Déportation et exil des Acadiens et des Acadiennes

L'histoire des Français d'Acadie est l'histoire d'un enracinement (1604), d'une conquête (1710) et de la survie du groupe devenu minoritaire après le coup de 1755. Tant que nous étions utiles, on nous tolérait d'une telle manière; tant que nous n'étions plus utiles, on tolérait notre départ forcé. Des origines à nos jours, l'histoire de l'Acadie a une chronologie rassurante au tracé linéaire et impeccable.1 L'année 2005 marque le 250e anniversaire du coup de 1755. Huit ans de déportations (1755-1762) et d'exil ont marqué le peuple acadien pour toujours.

L'aperçu historique de cette période de déportations forcées a été appelé « Le Grand Dérangement » alors que12 000 personnes furent affectées par l'exil direct et trois quarts furent éparpillés dans les colonies anglo-américaines. Les autres connurent les prisons d'Halifax, de Londres, ou furent déportées en France. Il en resta peut-être 2 000 réparties depuis la rivière Ristigouche jusqu'à Canseau. Autant s'étaient réfugiées au Canada.2

Une épopée inspirée de l'histoire... un premier peuplement!

Il semble que c'est en 1847 que les Acadiens et les Acadiennes ont pu lire, pour la première fois, leur histoire à eux quand Evangeline or a tale of Acadie du poète américain Longfellow fut publiée à Boston. Le poème est inspiré de l'épisode historique de la déportation issue de Grand-Pré en 1755. Comme les épopées de tous les autres peuples de la terre, Évangéline a des fondements véritables bien que l'auteur, par licence poétique, les ait souvent déformés.
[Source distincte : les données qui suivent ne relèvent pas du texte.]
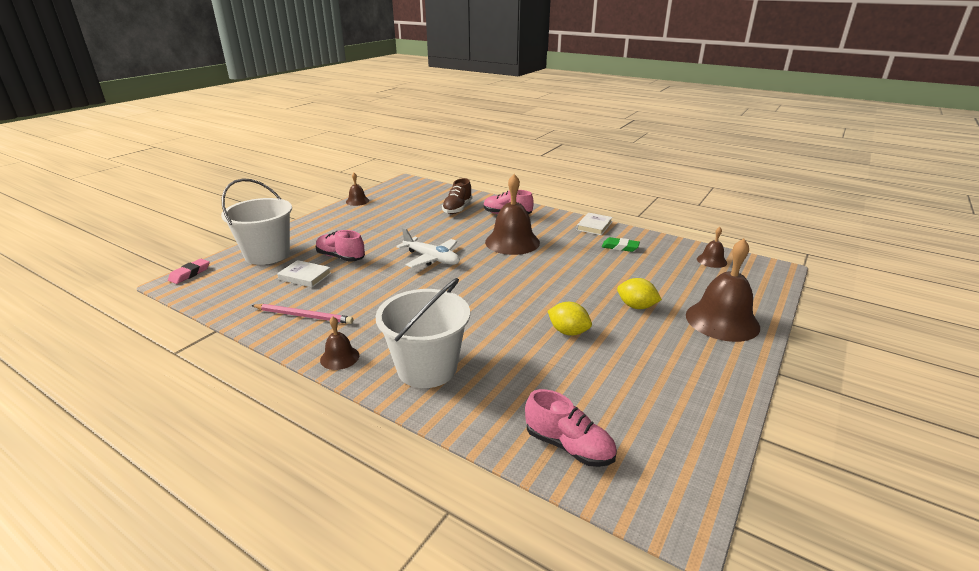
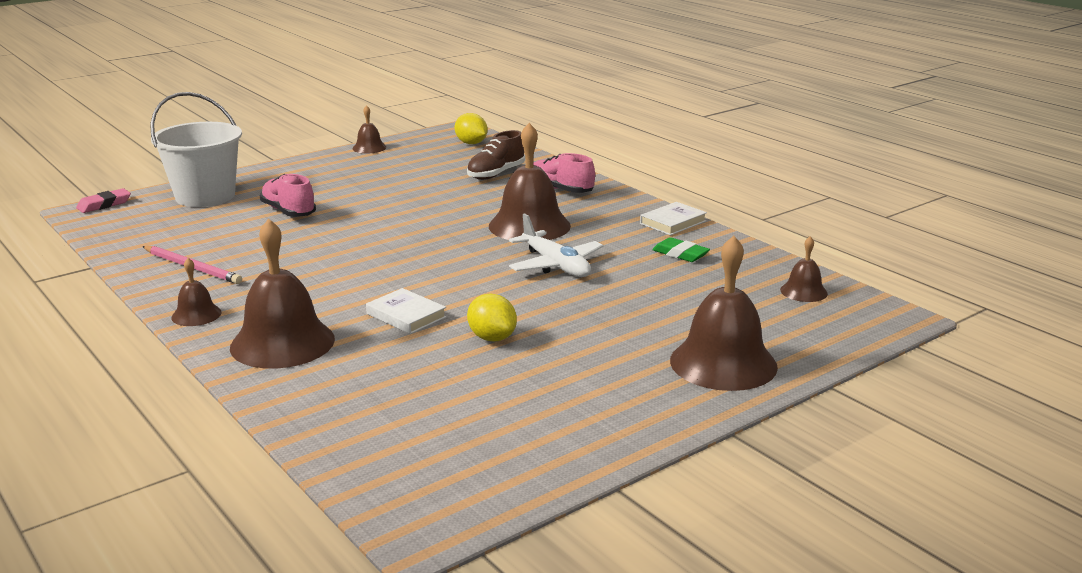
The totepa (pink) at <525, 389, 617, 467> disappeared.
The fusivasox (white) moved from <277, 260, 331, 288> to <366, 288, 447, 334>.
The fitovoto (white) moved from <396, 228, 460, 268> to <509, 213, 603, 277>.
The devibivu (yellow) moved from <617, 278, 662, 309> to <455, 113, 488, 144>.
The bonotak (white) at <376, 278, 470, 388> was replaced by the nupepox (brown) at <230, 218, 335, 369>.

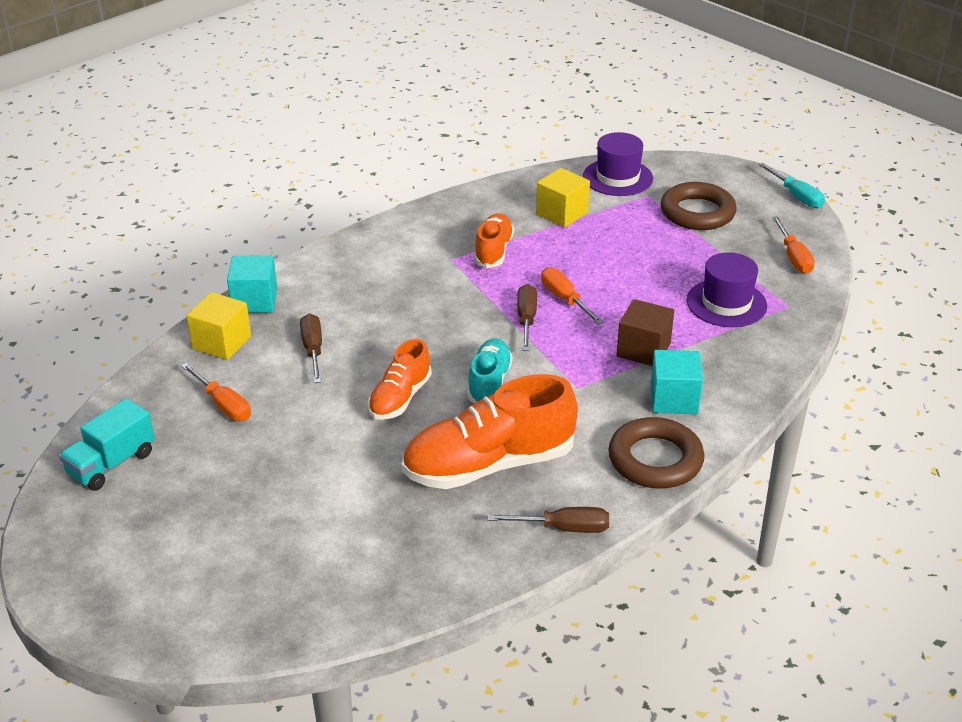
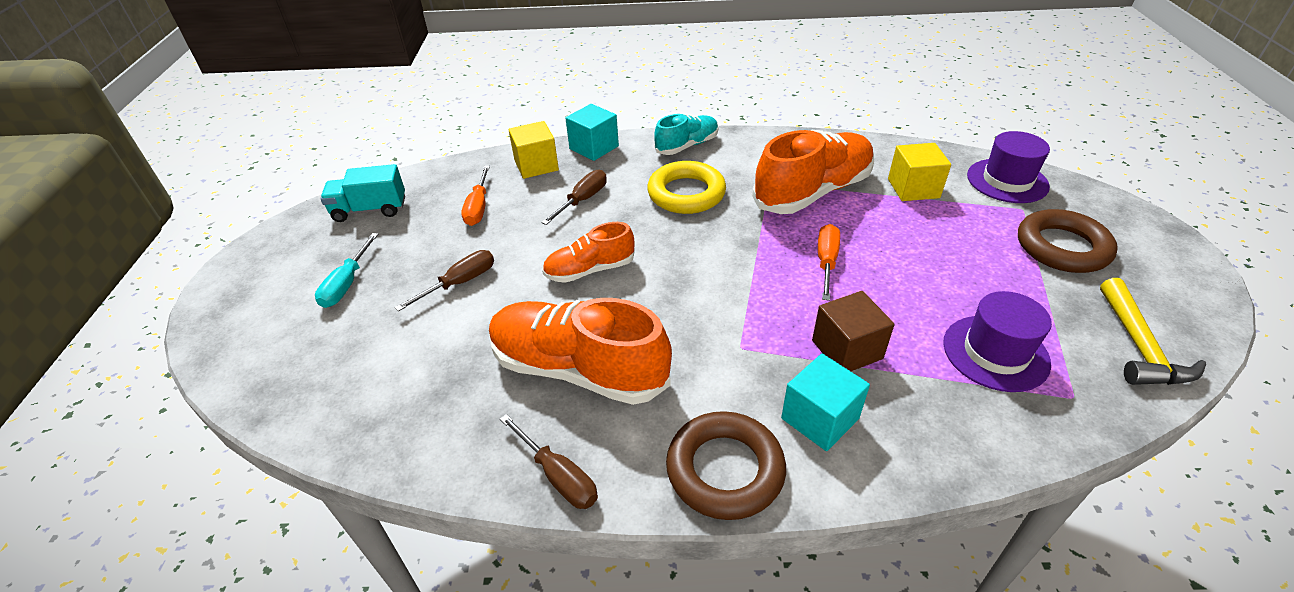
The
On l'a bien dit lors des célébrations du 400e : l'Acadie, c'est le premier peuplement permanent non amérindien de toute l'Amérique, au nord du Mexique. C'est aussi le premier peuple d’Amérique non amérindien à subir l'abandon de leur pays et une déportation massive à coups de baïonnettes. Les Acadiens et les Acadiennes sont, après les Amérindiens et les Amérindiennes, les premiers fondateurs de ce qu'est aujourd'hui le Canada. Beaucoup d'Acadiens et d’Acadiennes proviennent des régions historiques françaises du Poitou, de l'Aunis et de Saintonge et ces premiers Français se sont vite approprié le beau nom d'Acadiens, n'imaginant jamais que cette « terre promise » allait devenir l'un des épisodes les plus douloureux de toute l'histoire de l'Amérique, connu sous le nom de « le Grand Dérangement ».

Signes avant-coureurs

C'est durant la guerre de la Succession d'Espagne (1701-1714) que l'Acadie (la Nouvelle-Écosse péninsulaire) devint britannique en 1710. La France est tout à fait mécontente et c'est alors qu'elle va construire la forteresse de Louisbourgen 1720. Il y a désormais l'Acadie anglaise (Nouvelle-Écosse péninsulaire), l’Isle Royale et l’Isle Saint-Jean, territoires toujours français.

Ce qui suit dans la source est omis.